The proposed design also revealed another fantastic advantage besides conjoining the injured neurite. Having this barbed inward projection will consequently produce outer surface fenestrations that can also facilitate placement of stem cells [11].or regeneration promoting factors like Polyethylene Glycol (PEG) [2]. Platelet Rich Plasma (PRP) or Fibroblast Growth Factor (FGF) [11]. Another aspect to put in consideration is the materials that were used to create the test devices which would not normally be considered for clinical usage. Our conduit needs to be thin, biocompatible and capable produce some inflammatory reaction, but not rejected. It also has to persist and avoid degradation until regeneration has been mostly completed. Partnering with industry facilities should facilitate access to these biological substrates. Alternatively, we focus of our efforts in creating a device that could be engineered and could serve as segmental nerve repair conduit with “built in" suture- less repair mechanisms, decreasing recipient disadvantages of using autologous grafts. Complications such as neuromas, scarring and loss of function will be assessed further using prototype animal models [11]. Future aims of this project could include testing the use of this device in combination with autografts, allografts, or other established conduits.
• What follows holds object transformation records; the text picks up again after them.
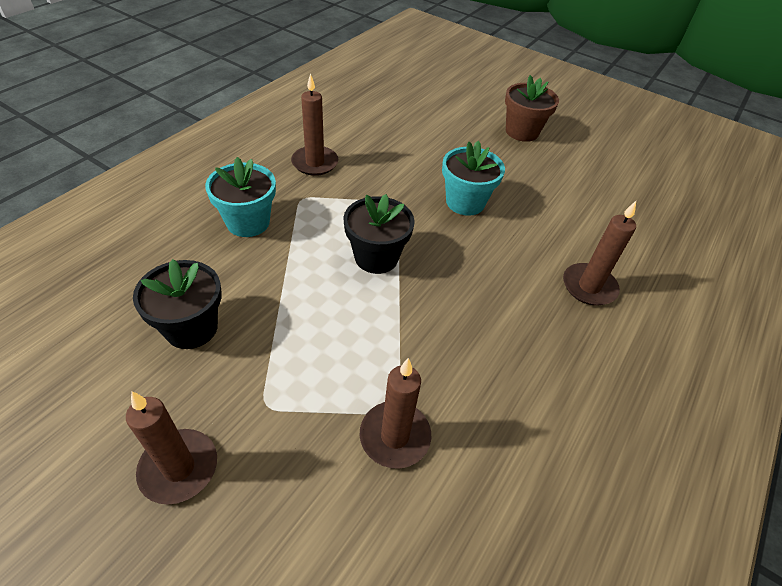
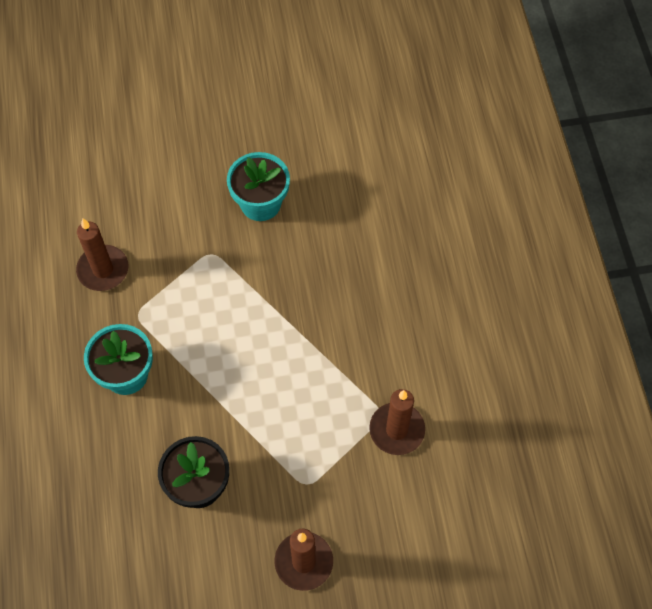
camera: 40 degrees left, 15 degrees up
(376, 257) = (252, 316): black flower pot -> none
(522, 132) = (228, 76): brown flower pot -> none
(589, 287) = (412, 208): brown candle -> none

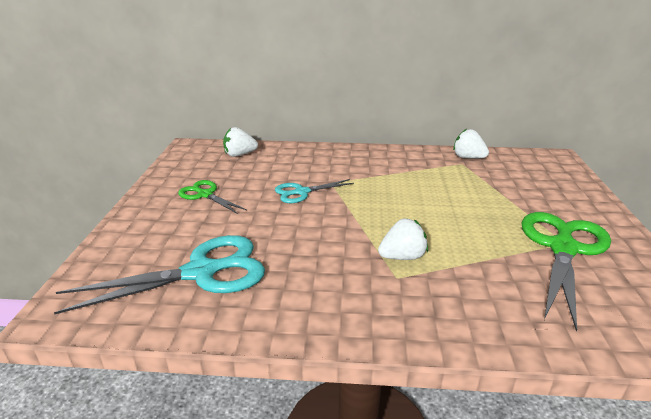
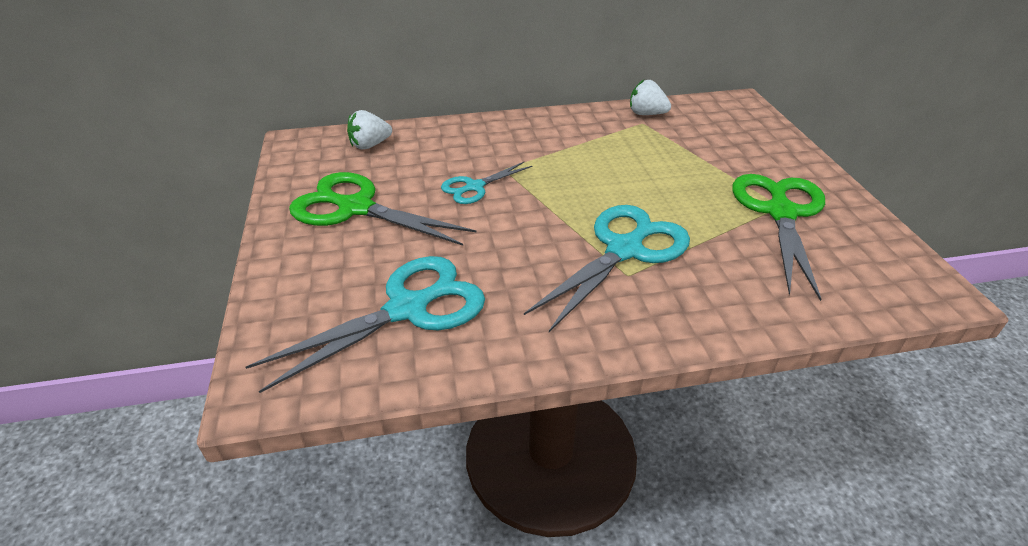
camera: 15 degrees left, 10 degrees up
(205, 195) = (356, 208): green scissors -> green scissors, size x1.82
(402, 257) = (624, 250): white strawberry -> turquoise scissors

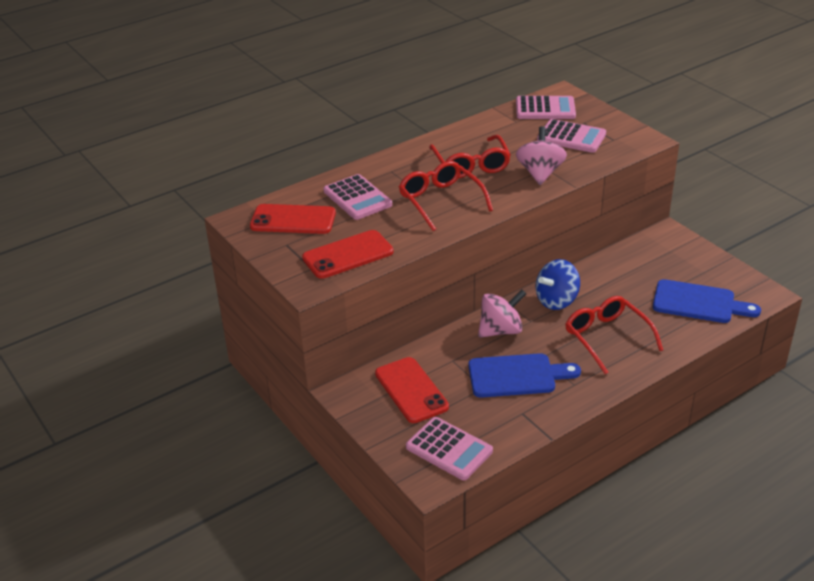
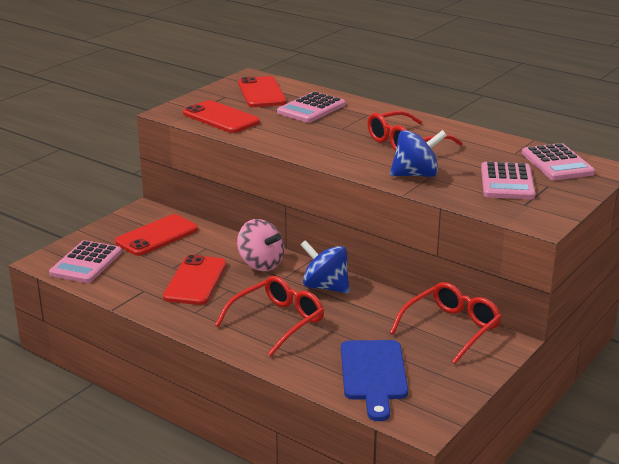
camera: 70 degrees right, 10 degrees down
(441, 201) = (329, 139): red glasses -> red glasses (450, 329)
(517, 376) = (195, 281): blue cutting board -> red phone
(540, 173) = (416, 175): pink spinning top -> blue spinning top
Paprottka et al meta-analysis showed that regardless of the technique used in repairing sensory digital nerve, recovery was 42% and excellent recovery 25% [12]. If including our device into the repertoire of nerve synthesis we can improve this statistics, not only our study will be fulfilled, this will also translate into more productive and satisfied patients.


Our purpose barbed device provided superior coaptation strength compared to standard treatment modalities ex vivo. With additional testing, our design could be advanced to help to simplify and standardize the delivery of an effective nerve repair in a more efficient fashion.